Robbie Williams: Rudebox, in stores from today!
Your least favourite popstar’s gone electro and it’s – whisper it – good. With his Take That past coming back to haunt him, tabloids sharpening their knives and missed appearances, clearly all is not well with Williams. And yet he has claimed that this is the first musical venture where he is being himself. The stakes are extremely high. Luckily, ‘Rudebox’ is the best thing he’s ever put his name to. From a career of trying on different ill-fitting identities (CampPop Robbie, Fat Dancer Robbie, Swing Robbie, Stadium Robbie) he has finally found one that fits. Fucking about on laptops with the likes of Lily Allen and Pet Shop Boys, he has hit on a fun, frantic, pisstaking mixtape of crystalline ’80s electropop, Skinner derived rap-ups and lazy skank pop.

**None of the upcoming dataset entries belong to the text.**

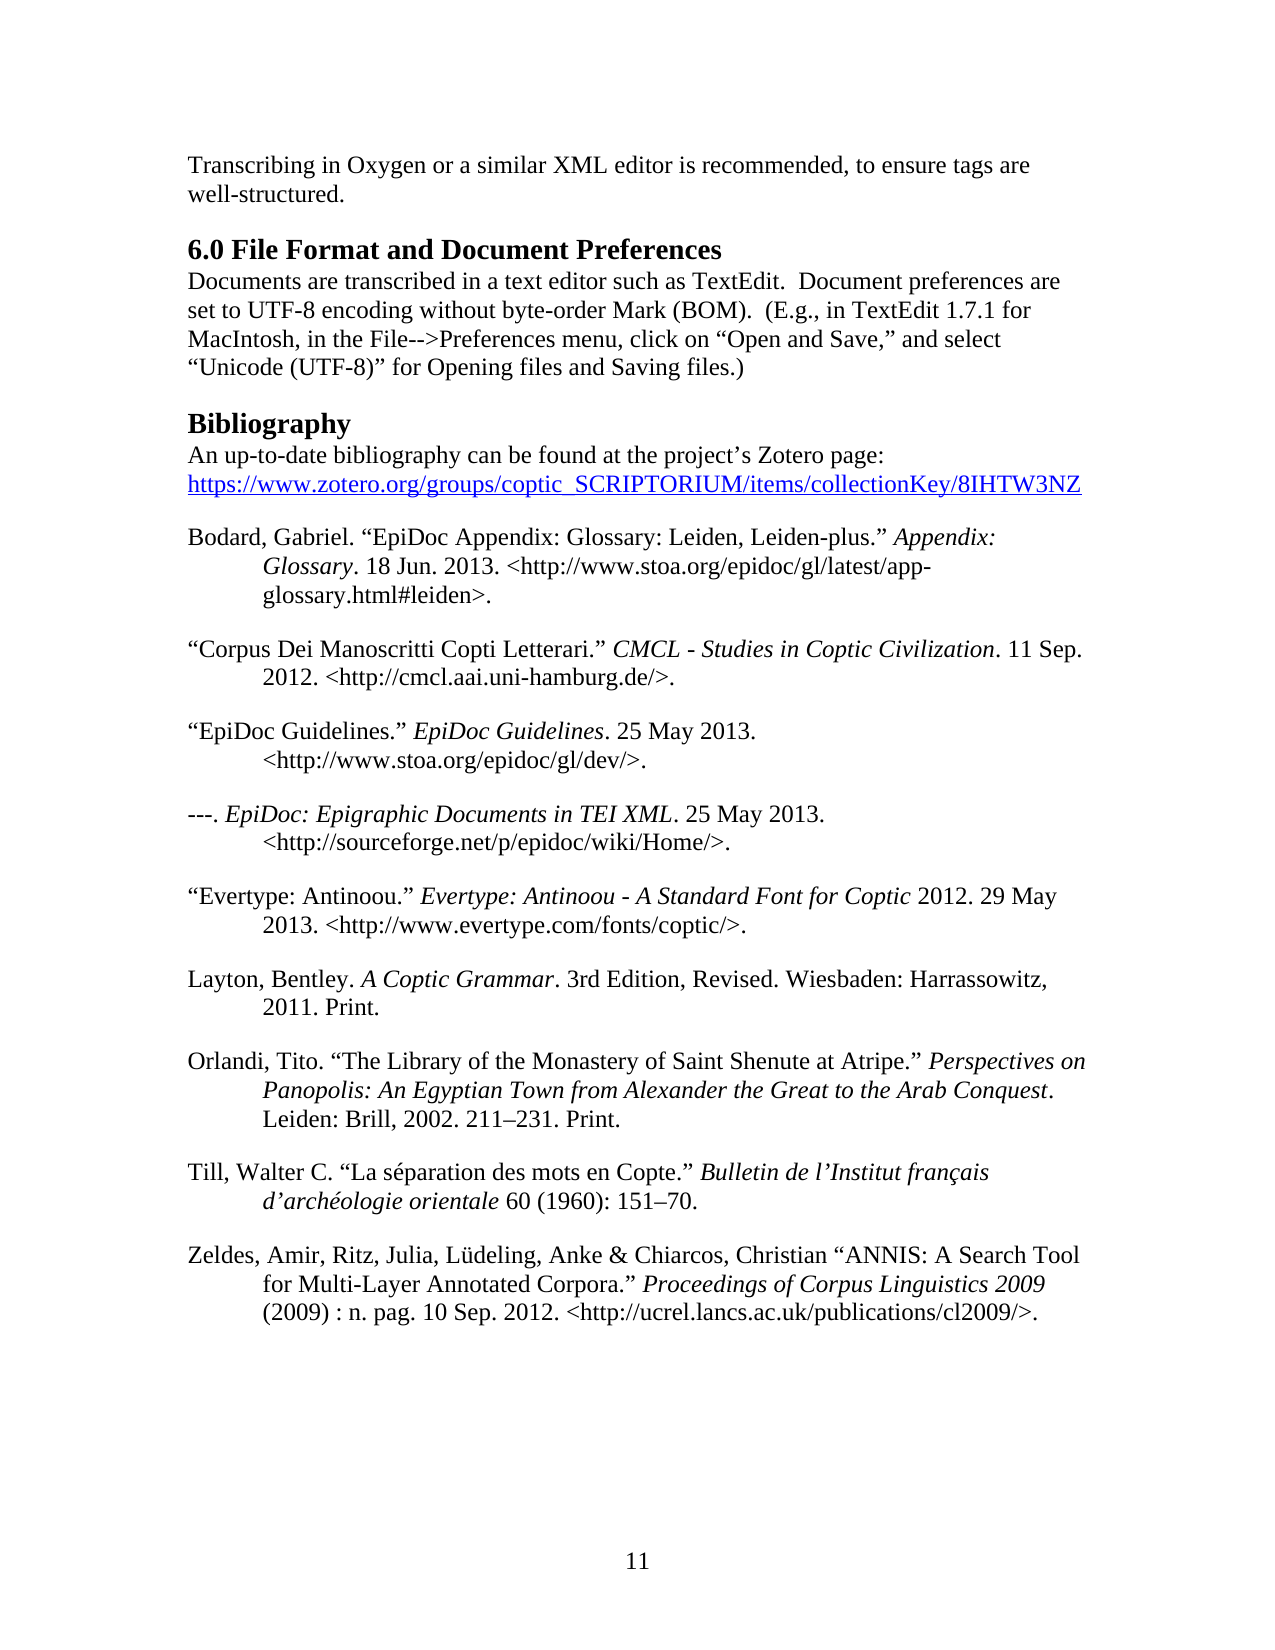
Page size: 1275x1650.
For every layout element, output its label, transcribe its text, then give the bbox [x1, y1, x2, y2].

text An up-to-date bibliography can be found at the project’s Zotero page: https://www.zotero.org/groups/coptic_SCRIPTORIUM/items/collectionKey/8IHTW3NZ [187, 440, 1087, 497]
text Orlandi, Tito. “The Library of the Monastery of Saint Shenute at Atripe.” Perspectives on Panopolis: An Egyptian Town from Alexander the Great to the Arab Conquest. Leiden: Brill, 2002. 211–231. Print. [187, 1046, 1087, 1132]
text Bodard, Gabriel. “EpiDoc Appendix: Glossary: Leiden, Leiden-plus.” Appendix: Glossary. 18 Jun. 2013. <http://www.stoa.org/epidoc/gl/latest/app-glossary.html#leiden>. [187, 522, 1087, 609]
text Zeldes, Amir, Ritz, Julia, Lüdeling, Anke & Chiarcos, Christian “ANNIS: A Search Tool for Multi-Layer Annotated Corpora.” Proceedings of Corpus Linguistics 2009 (2009) : n. pag. 10 Sep. 2012. <http://ucrel.lancs.ac.uk/publications/cl2009/>. [187, 1240, 1087, 1326]
subtitle Bibliography [187, 406, 1087, 440]
text “Corpus Dei Manoscritti Copti Letterari.” CMCL - Studies in Coptic Civilization. 11 Sep. 2012. <http://cmcl.aai.uni-hamburg.de/>. [187, 634, 1087, 691]
text “Evertype: Antinoou.” Evertype: Antinoou - A Standard Font for Coptic 2012. 29 May 2013. <http://www.evertype.com/fonts/coptic/>. [187, 881, 1087, 939]
text Documents are transcribed in a text editor such as TextEdit. Document preferences are set to UTF-8 encoding without byte-order Mark (BOM). (E.g., in TextEdit 1.7.1 for MacIntosh, in the File-->Preferences menu, click on “Open and Save,” and select “Unicode (UTF-8)” for Opening files and Saving files.) [187, 266, 1087, 381]
text Transcribing in Oxygen or a similar XML editor is recommended, to ensure tags are well-structured. [187, 150, 1087, 207]
text “EpiDoc Guidelines.” EpiDoc Guidelines. 25 May 2013. <http://www.stoa.org/epidoc/gl/dev/>. [187, 716, 1087, 774]
text Layton, Bentley. A Coptic Grammar. 3rd Edition, Revised. Wiesbaden: Harrassowitz, 2011. Print. [187, 964, 1087, 1021]
text ---. EpiDoc: Epigraphic Documents in TEI XML. 25 May 2013. <http://sourceforge.net/p/epidoc/wiki/Home/>. [187, 799, 1087, 856]
subtitle 6.0 File Format and Document Preferences [187, 232, 1087, 266]
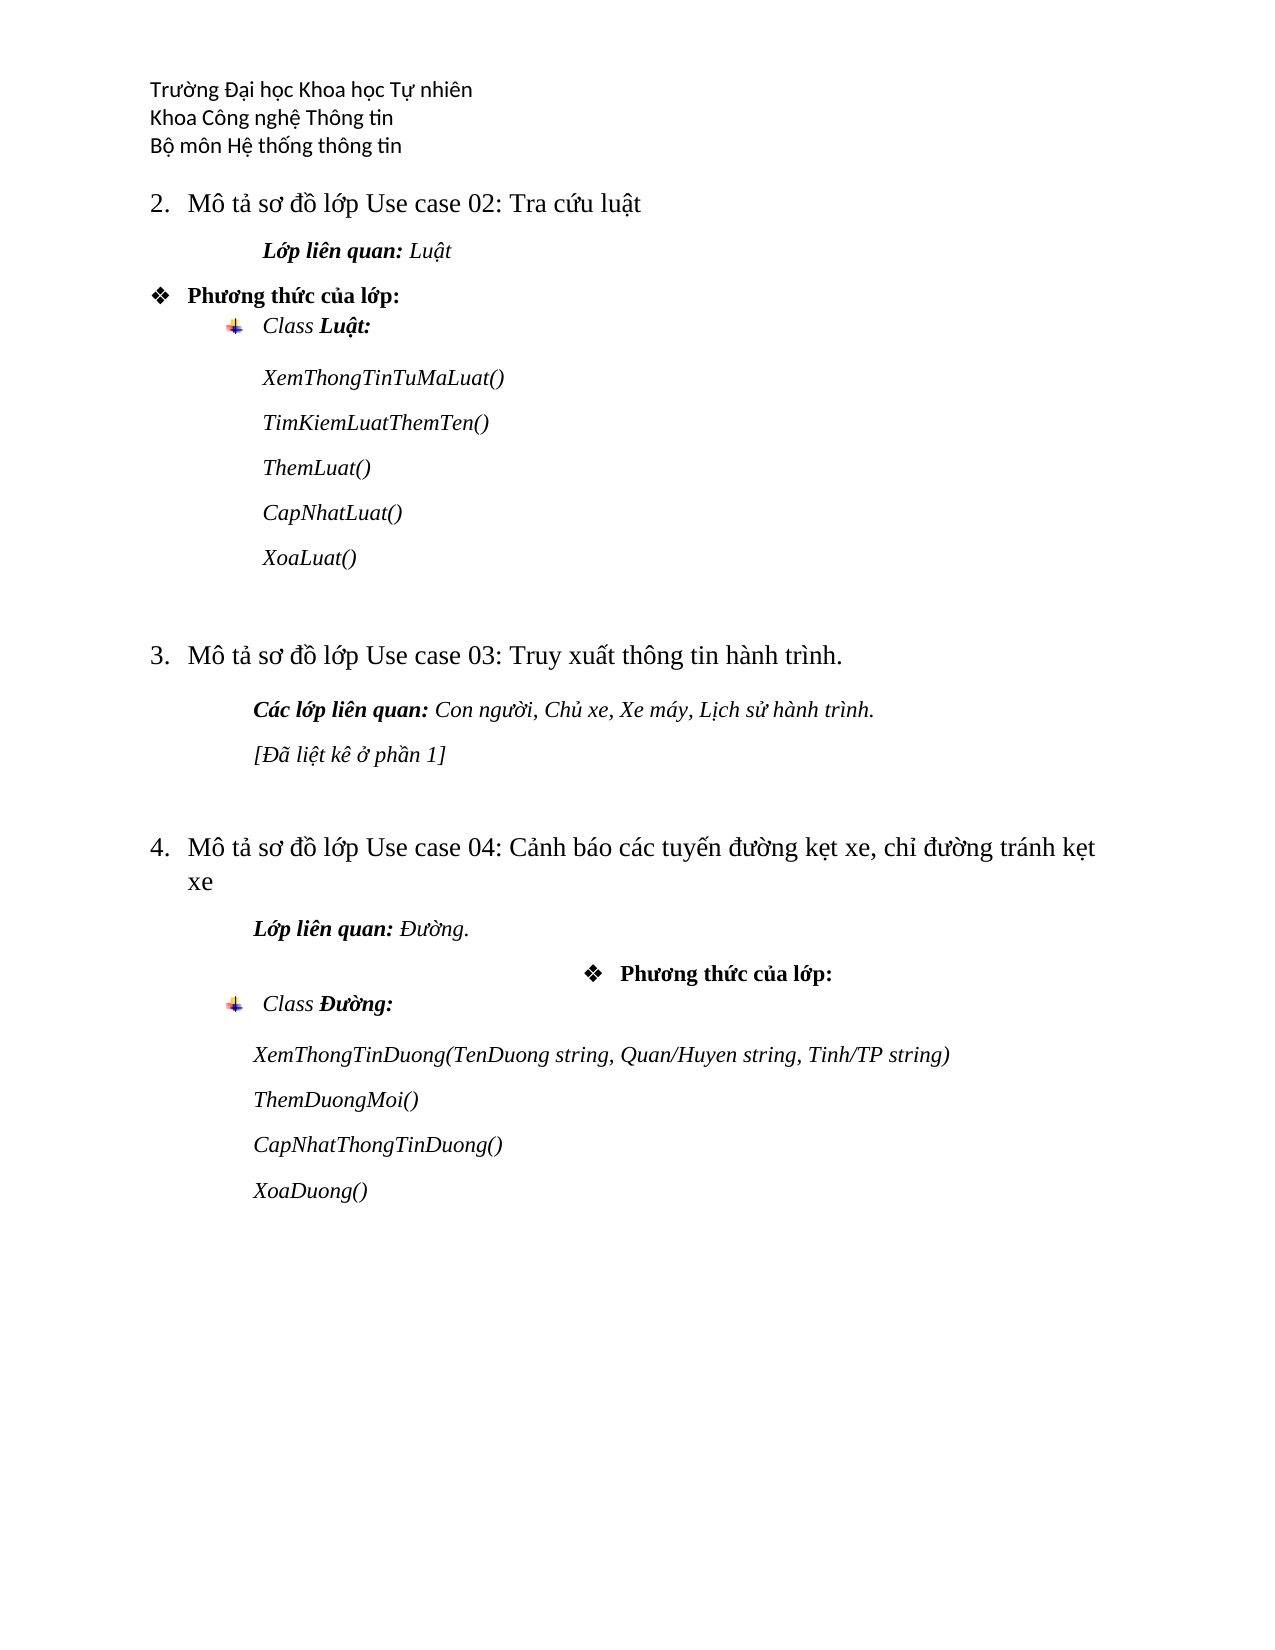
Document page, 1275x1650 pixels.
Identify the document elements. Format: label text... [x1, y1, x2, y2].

picture [226, 317, 243, 334]
list Phương thức của lớp: [150, 282, 1125, 309]
text Lớp liên quan: Đường. [150, 915, 1125, 941]
text TimKiemLuatThemTen() [150, 409, 1125, 435]
text XemThongTinTuMaLuat() [150, 364, 1125, 390]
text ThemLuat() [150, 454, 1125, 480]
text XemThongTinDuong(TenDuong string, Quan/Huyen string, Tinh/TP string) [150, 1041, 1125, 1068]
text XoaLuat() [150, 544, 1125, 570]
text Lớp liên quan: Luật [150, 237, 1125, 264]
text Các lớp liên quan: Con người, Chủ xe, Xe máy, Lịch sử hành trình. [150, 696, 1125, 722]
text CapNhatThongTinDuong() [150, 1132, 1125, 1158]
text CapNhatLuat() [150, 499, 1125, 525]
text XoaDuong() [150, 1177, 1125, 1203]
list Class Luật: [225, 313, 1125, 339]
list Mô tả sơ đồ lớp Use case 03: Truy xuất thông tin hành trình. [150, 639, 1125, 671]
text ThemDuongMoi() [150, 1086, 1125, 1113]
list Class Đường: [225, 990, 1125, 1017]
list Mô tả sơ đồ lớp Use case 02: Tra cứu luật [150, 187, 1125, 218]
list Mô tả sơ đồ lớp Use case 04: Cảnh báo các tuyến đường kẹt xe, chỉ đường tránh kẹt xe [150, 831, 1125, 896]
list Phương thức của lớp: [291, 960, 1125, 986]
text [Đã liệt kê ở phần 1] [150, 741, 1125, 767]
picture [226, 995, 243, 1012]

Lyrically, Williams has always been a very British mix of redcoat self-deprecation and zeitgeisty, chemically-enhanced moodiness, but on ‘Rudebox’ he continues this without falling into the previous pratfalls of whininess or navel-gazing. There’s the double-headed autobiography of ‘The 80s’ (currently at the centre of a legal dispute) and its follow-up ‘The 90s’, the clattering ‘Vogue’ rap in the LA tale ‘The Actor’ and ‘She’s Madonna’ – possibly his most bonkers song ever. ‘Rudebox’ is not ‘Robbie Williams the serious artiste’, but it is an amazing pop album. It remains to be seen if it will be his undoing with the mainstream and those tabloid hacks. But it seems, musically at least, he’s just getting started. And, if you leave your preconceptions at the door, you might just love it.